By Linda Stewart, 1 August 2018
I love history. When I start a new family project, the first thing I do is research the county they lived in. What crops were grown?. What type of industry was in the area? What was the population of the town? Were there any disasters or epidemics that occurred in the area that effected the family? I will spend days getting the feel for the land, so to speak, before I start researching the family themselves. This pre-research gives me a better understanding of what may have occurred in their lives.
One of the best sources to find this type of information is newspapers.com. It is a paid site, but well worth the cost. You can find all kinds of information. You may even locate a family historian from the past. Here is one such person …
A New Book – Edwin Paschall, J13,well known in Tennessee for forty years as a gentleman of great ability and intellectual culture, has prepared and will soon have in press a work on the early history of Tennessee, embracing the most interesting and thrilling events in the lives of the pioneers of the State. It will be a book of absorbing interest, not only to the generation now passing away, but to posterity. The work will be sold by subscription. Mr. Walter Paschall J131, is now in the city soliciting subscriptions, and we cheerfully commend him and the forthcoming work to the favor of the public. Nashville Union and American, (Nashville, TN) – Wednesday, December 16, 1868, Page 4.

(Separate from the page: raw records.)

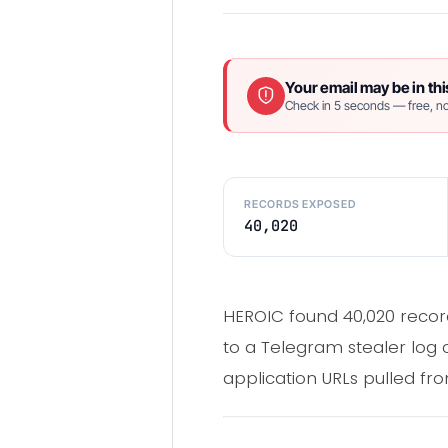
Your email may be in thi
Check in 5 seconds — free, no
RECORDS EXPOSED
40,020
HEROIC found 40,020 record
to a Telegram stealer log 
application URLs pulled fr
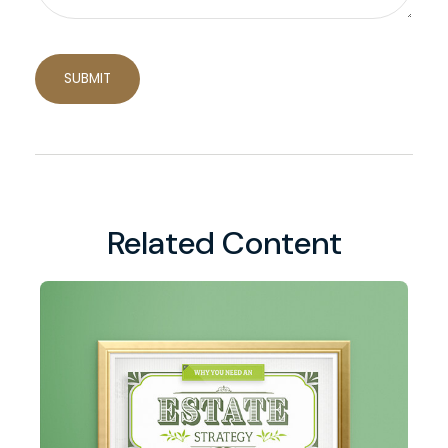
Related Content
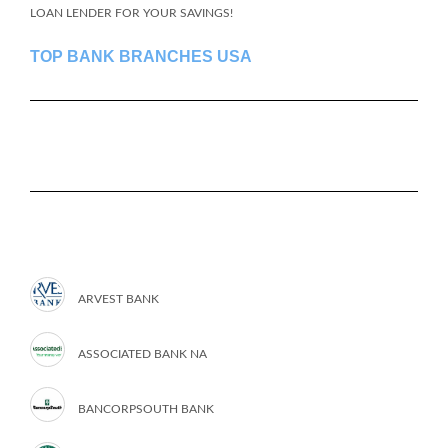
LOAN LENDER FOR YOUR SAVINGS!
TOP BANK BRANCHES USA
ARVEST BANK
ASSOCIATED BANK NA
BANCORPSOUTH BANK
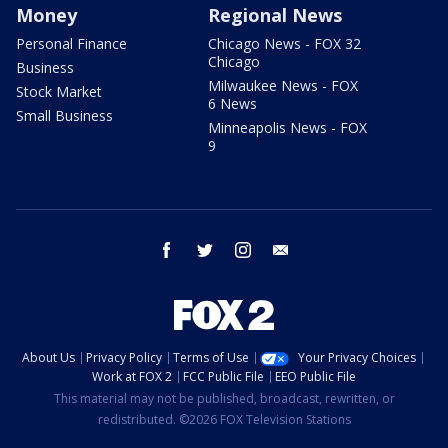
Money
Regional News
Personal Finance
Chicago News - FOX 32
Chicago
Business
Milwaukee News - FOX
Stock Market
6 News
Small Business
Minneapolis News - FOX
9
facebook
twitter
instagram
email
About Us
Privacy Policy
Terms of Use
Your Privacy Choices
Work at FOX 2
FCC Public File
EEO Public File
This material may not be published, broadcast, rewritten, or
redistributed. ©2026 FOX Television Stations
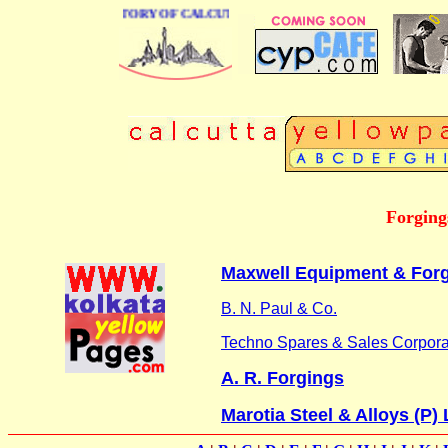
 BUSINESS DIRECTORY OF CALCUTTA
Forgings
Maxwell Equipment & Forgi
B. N. Paul & Co.
Techno Spares & Sales Corpora
A. R. Forgings
Marotia Steel & Alloys (P) 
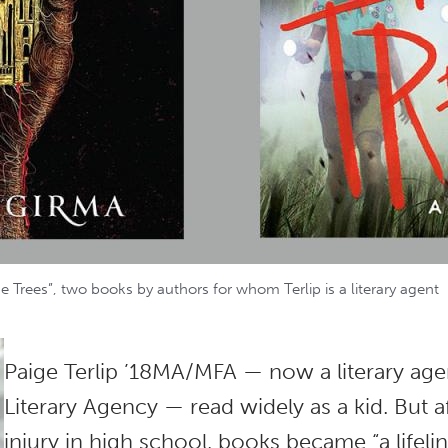
 Trees”, two books by authors for whom Terlip is a literary agent
Paige Terlip ’18MA/MFA — now a literary ag
Literary Agency — read widely as a kid. But a
injury in high school, books became “a lifeli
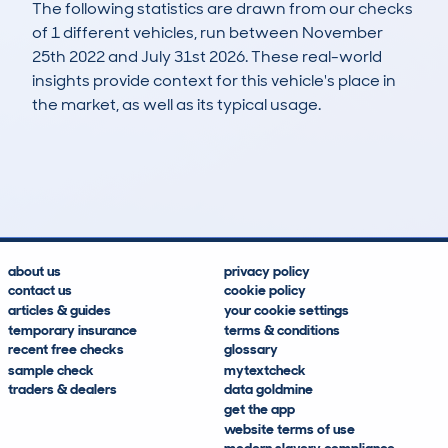
The following statistics are drawn from our checks
of 1 different vehicles, run between November
25th 2022 and July 31st 2026. These real-world
insights provide context for this vehicle's place in
the market, as well as its typical usage.
2
0
61k
£700
Lookups
Hidden Histories
Average Mileage
Average Valuation
about us
privacy policy
contact us
cookie policy
articles & guides
your cookie settings
temporary insurance
terms & conditions
recent free checks
glossary
sample check
mytextcheck
traders & dealers
data goldmine
get the app
website terms of use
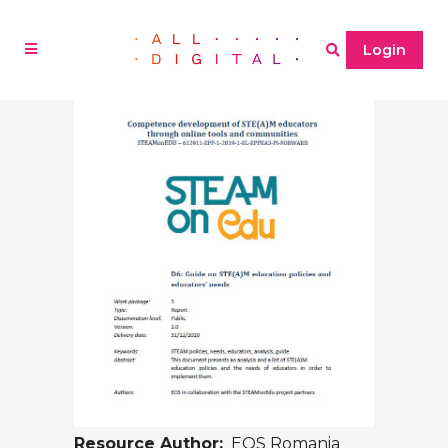
Login
Resource Author:
EOS Romania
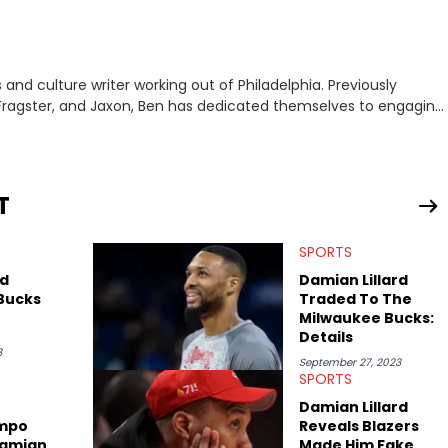
nd culture writer working out of Philadelphia. Previously
to, Fragster, and Jaxon, Ben has dedicated themselves to engaging
ulture. With a love for the weirder stories,
rom their work.
T
SPORTS
rd
Damian Lillard
 Bucks
Traded To The
Milwaukee Bucks:
Details
3
September 27, 2023
SPORTS
Damian Lillard
mpo
Reveals Blazers
Damian
Made Him Fake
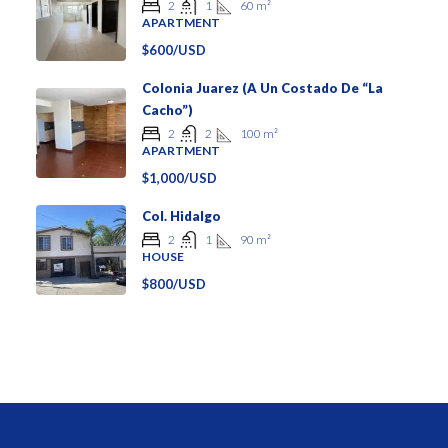
60
m²
2
1
APARTMENT
$600/USD
Colonia Juarez (a Un Costado De “La
Cacho”)
100
m²
2
2
APARTMENT
$1,000/USD
Col. Hidalgo
90
m²
2
1
HOUSE
$800/USD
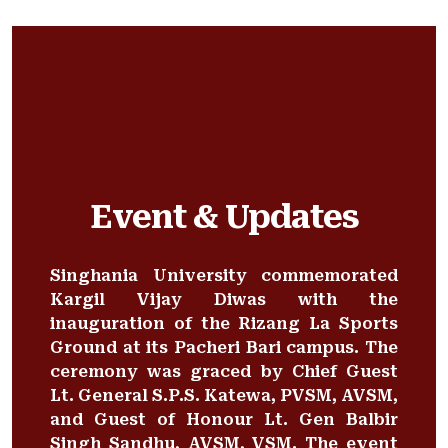
Event & Updates
Singhania University commemorated
Kargil Vijay Diwas with the
inauguration of the Rizang La Sports
Ground at its Pacheri Bari campus. The
ceremony was graced by Chief Guest
Lt. General S.P.S. Katewa, PVSM, AVSM,
and Guest of Honour Lt. Gen Balbir
Singh Sandhu, AVSM, VSM. The event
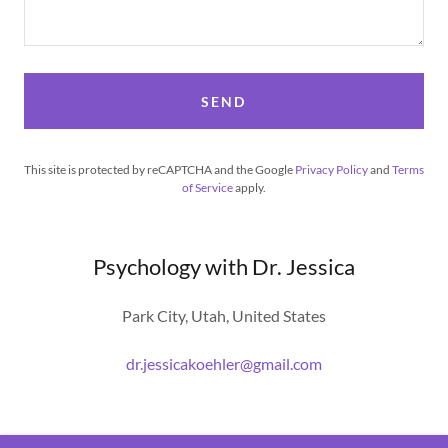
SEND
This site is protected by reCAPTCHA and the Google
Privacy Policy
and
Terms
of Service
apply.
Psychology with Dr. Jessica
Park City, Utah, United States
dr.jessicakoehler@gmail.com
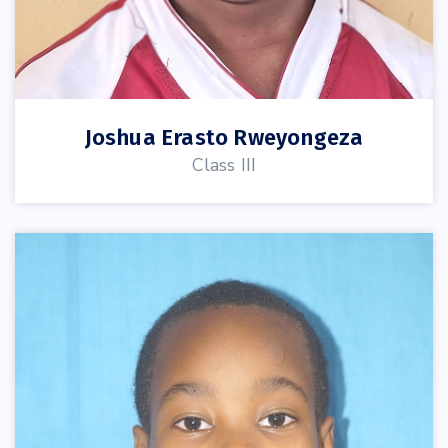
Joshua Erasto Rweyongeza
Class III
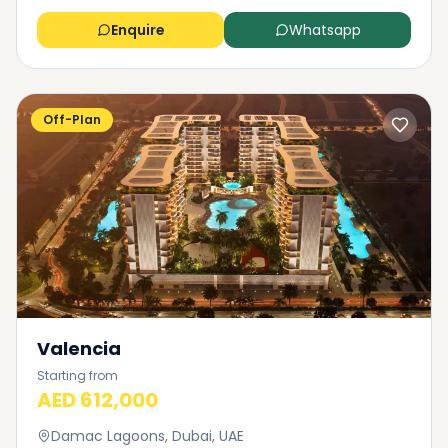
Enquire
Whatsapp
Off-Plan
Valencia
Starting from
AED 612,000
Damac Lagoons, Dubai, UAE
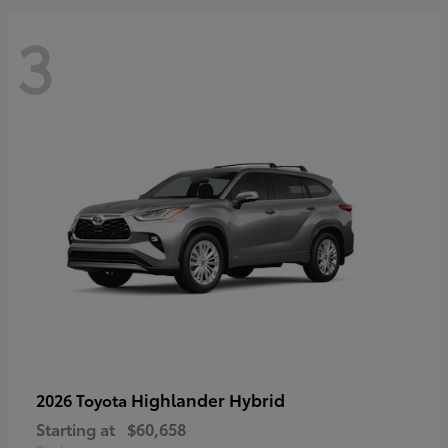
3
Highlander Hybrid
2026 Toyota
Starting at
$60,658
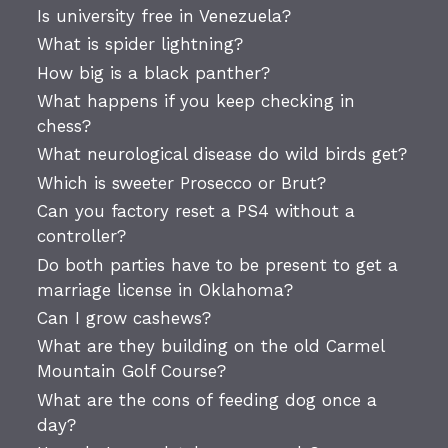
Is university free in Venezuela?
What is spider lightning?
How big is a black panther?
What happens if you keep checking in
chess?
What neurological disease do wild birds get?
Which is sweeter Prosecco or Brut?
Can you factory reset a PS4 without a
controller?
Do both parties have to be present to get a
marriage license in Oklahoma?
Can I grow cashews?
What are they building on the old Carmel
Mountain Golf Course?
What are the cons of feeding dog once a
day?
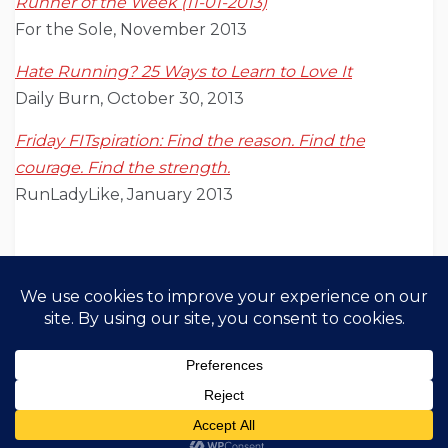
Runner of the Week (11-01-2013)
For the Sole, November 2013
Hate Running? 25 Ways to Learn to Love It
Daily Burn, October 30, 2013
Friday FITspiration: Find the reason. Find the
courage. Find the strength.
RunLadyLike, January 2013
Copyright All Rights Reserved 2021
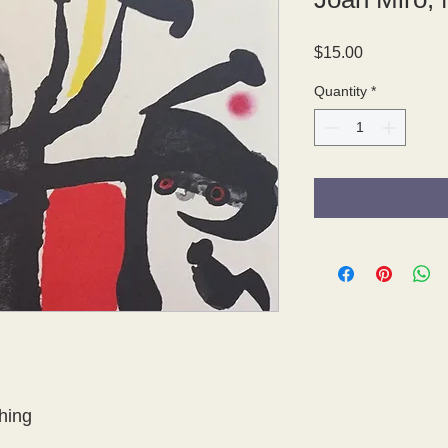
Price
$15.00
Quantity
*
hing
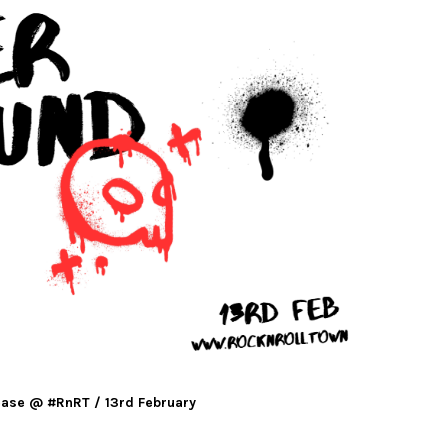
ase @ #RnRT / 13rd February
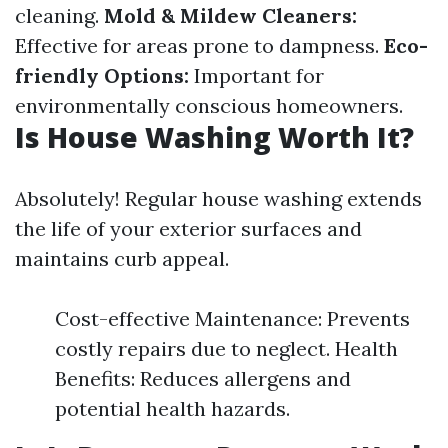
cleaning.
Mold & Mildew Cleaners:
Effective for areas prone to dampness.
Eco-
friendly Options:
Important for
environmentally conscious homeowners.
Is House Washing Worth It?
Absolutely! Regular house washing extends
the life of your exterior surfaces and
maintains curb appeal.
Cost-effective Maintenance: Prevents
costly repairs due to neglect. Health
Benefits: Reduces allergens and
potential health hazards.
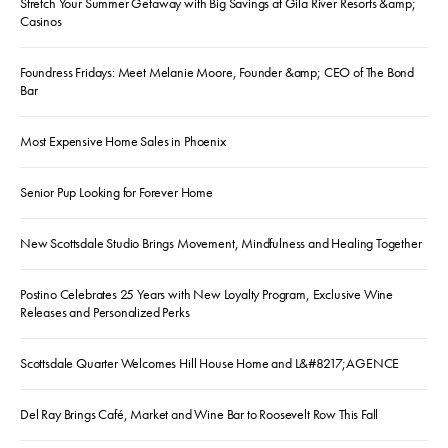
Stretch Your Summer Getaway with Big Savings at Gila River Resorts &amp;
Casinos
Foundress Fridays: Meet Melanie Moore, Founder &amp; CEO of The Bond
Bar
Most Expensive Home Sales in Phoenix
Senior Pup Looking for Forever Home
New Scottsdale Studio Brings Movement, Mindfulness and Healing Together
Postino Celebrates 25 Years with New Loyalty Program, Exclusive Wine
Releases and Personalized Perks
Scottsdale Quarter Welcomes Hill House Home and L&#8217;AGENCE
Del Ray Brings Café, Market and Wine Bar to Roosevelt Row This Fall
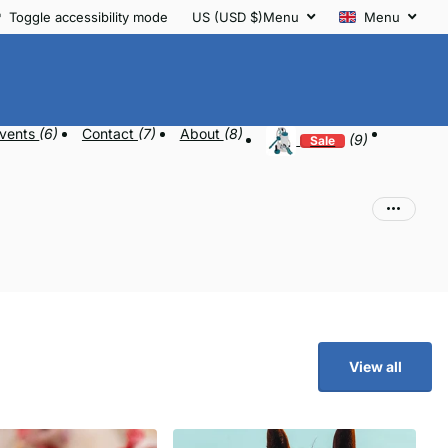
Toggle accessibility mode
US (USD $)
Menu
Menu
vents
(6)
Contact
(7)
About
(8)
(9)
Sale
View all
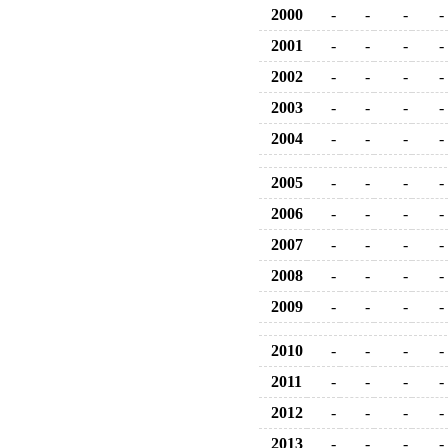
2000
-
-
-
-
2001
-
-
-
-
2002
-
-
-
-
2003
-
-
-
-
2004
-
-
-
-
2005
-
-
-
-
2006
-
-
-
-
2007
-
-
-
-
2008
-
-
-
-
2009
-
-
-
-
2010
-
-
-
-
2011
-
-
-
-
2012
-
-
-
-
2013
-
-
-
-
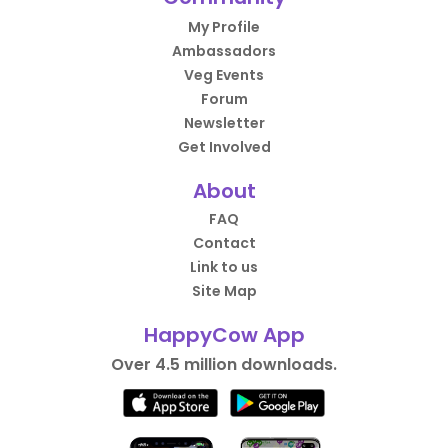
My Profile
Ambassadors
Veg Events
Forum
Newsletter
Get Involved
About
FAQ
Contact
Link to us
Site Map
HappyCow App
Over 4.5 million downloads.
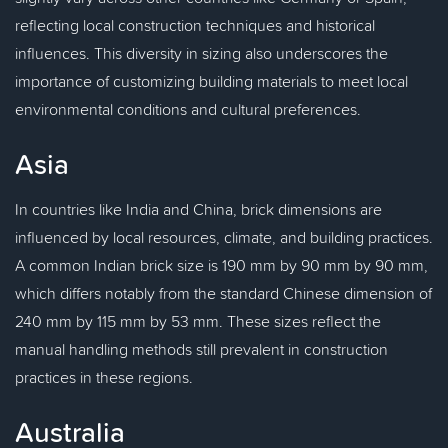
reflecting local construction techniques and historical
influences. This diversity in sizing also underscores the
importance of customizing building materials to meet local
environmental conditions and cultural preferences.
Asia
In countries like India and China, brick dimensions are
influenced by local resources, climate, and building practices.
A common Indian brick size is 190 mm by 90 mm by 90 mm,
which differs notably from the standard Chinese dimension of
240 mm by 115 mm by 53 mm. These sizes reflect the
manual handling methods still prevalent in construction
practices in these regions.
Australia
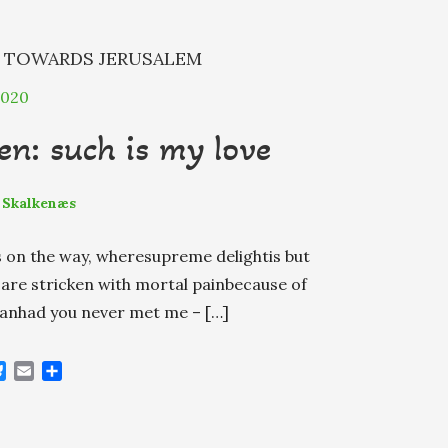
N
TOWARDS JERUSALEM
2020
n: such is my love
 Skalkenæs
ls on the way, wheresupreme delightis but
ou are stricken with mortal painbecause of
thanhad you never met me – […]
B
E
S
l
m
h
u
a
a
e
i
r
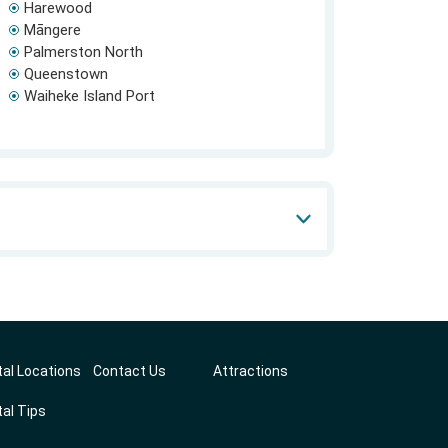
Harewood
Māngere
Palmerston North
Queenstown
Waiheke Island Port
al Locations
Contact Us
Attractions
al Tips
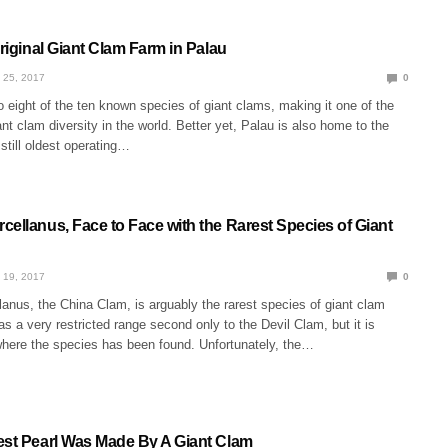
Original Giant Clam Farm in Palau
 25, 2017
0
 eight of the ten known species of giant clams, making it one of the
ant clam diversity in the world. Better yet, Palau is also home to the
 still oldest operating…
cellanus, Face to Face with the Rarest Species of Giant
 19, 2017
0
anus, the China Clam, is arguably the rarest species of giant clam
has a very restricted range second only to the Devil Clam, but it is
where the species has been found. Unfortunately, the…
est Pearl Was Made By A Giant Clam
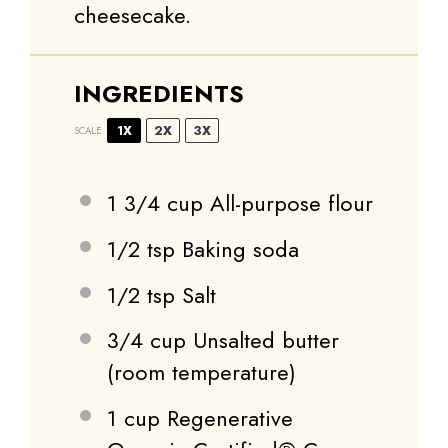
cheesecake.
INGREDIENTS
1X
2X
3X
SCALE
1 3/4 cup
All-purpose flour
1/2 tsp
Baking soda
1/2 tsp
Salt
3/4 cup
Unsalted butter
(room temperature)
1 cup
Regenerative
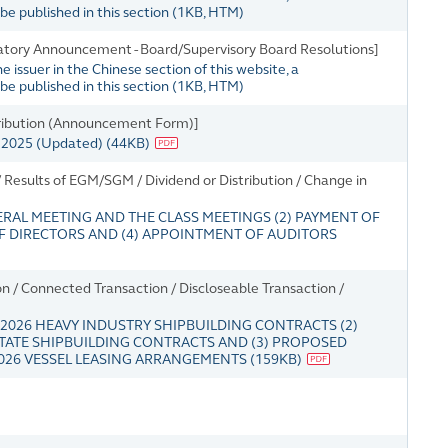
e published in this section
(
1KB
, HTM)
tory Announcement - Board/Supervisory Board Resolutions]
issuer in the Chinese section of this website, a
e published in this section
(
1KB
, HTM)
tribution (Announcement Form)]
r 2025 (Updated)
(
44KB
)
Results of EGM/SGM / Dividend or Distribution / Change in
ERAL MEETING AND THE CLASS MEETINGS (2) PAYMENT OF
 OF DIRECTORS AND (4) APPOINTMENT OF AUDITORS
 / Connected Transaction / Discloseable Transaction /
2026 HEAVY INDUSTRY SHIPBUILDING CONTRACTS (2)
TATE SHIPBUILDING CONTRACTS AND (3) PROPOSED
26 VESSEL LEASING ARRANGEMENTS
(
159KB
)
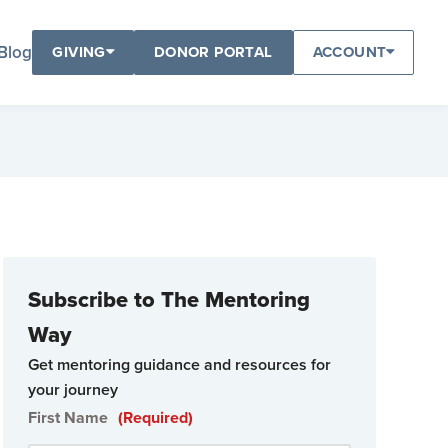
Blog
GIVING
DONOR PORTAL
ACCOUNT
Subscribe to The Mentoring
Way
Get mentoring guidance and resources for
your journey
First Name
(Required)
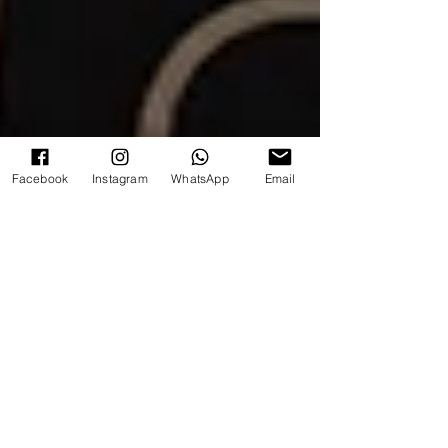
Facebook
Instagram
WhatsApp
Email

Edwin Burford Paschall was my 3rd great uncle. He was a school teacher. He placed an ad in the newspaper on 29 December 1854, which appeared 12 January 1855. It reads School Notice – Edwin Paschall will open his School on the 1st of January, in a house owned by Mr. Digoons, on the Charlotte Turnpike, near the residence of Sterling R. Cockrell. The Tennessean, (Nashville, TN) – Friday, January 12, 1855, Page 4
I actually found Edwin Paschall’s book on Amazon, republished by Forgotten Books. I have ordered it and am looking forward to reading his work from 150 years ago. So write down your genealogy and your family stories. Make copies and give them to your family members. Who knows, maybe in the year 2168 one of your descendants will be reading your work.